Activity:
Reproduce exactly the lines from the one containing "right hip: (128, 312)" through the last line of the data, both ends included.

Records from a dataset:
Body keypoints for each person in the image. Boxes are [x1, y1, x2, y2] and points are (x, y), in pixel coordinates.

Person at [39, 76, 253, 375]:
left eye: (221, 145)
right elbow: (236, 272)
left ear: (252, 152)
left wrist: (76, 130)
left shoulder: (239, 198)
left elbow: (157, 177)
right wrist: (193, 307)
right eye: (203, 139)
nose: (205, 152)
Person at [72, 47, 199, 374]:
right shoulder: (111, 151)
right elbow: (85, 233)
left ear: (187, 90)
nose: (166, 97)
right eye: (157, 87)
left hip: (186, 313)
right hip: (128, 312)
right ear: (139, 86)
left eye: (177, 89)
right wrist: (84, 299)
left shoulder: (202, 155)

Solution to this exercise:
right hip: (128, 312)
right ear: (139, 86)
left eye: (177, 89)
right wrist: (84, 299)
left shoulder: (202, 155)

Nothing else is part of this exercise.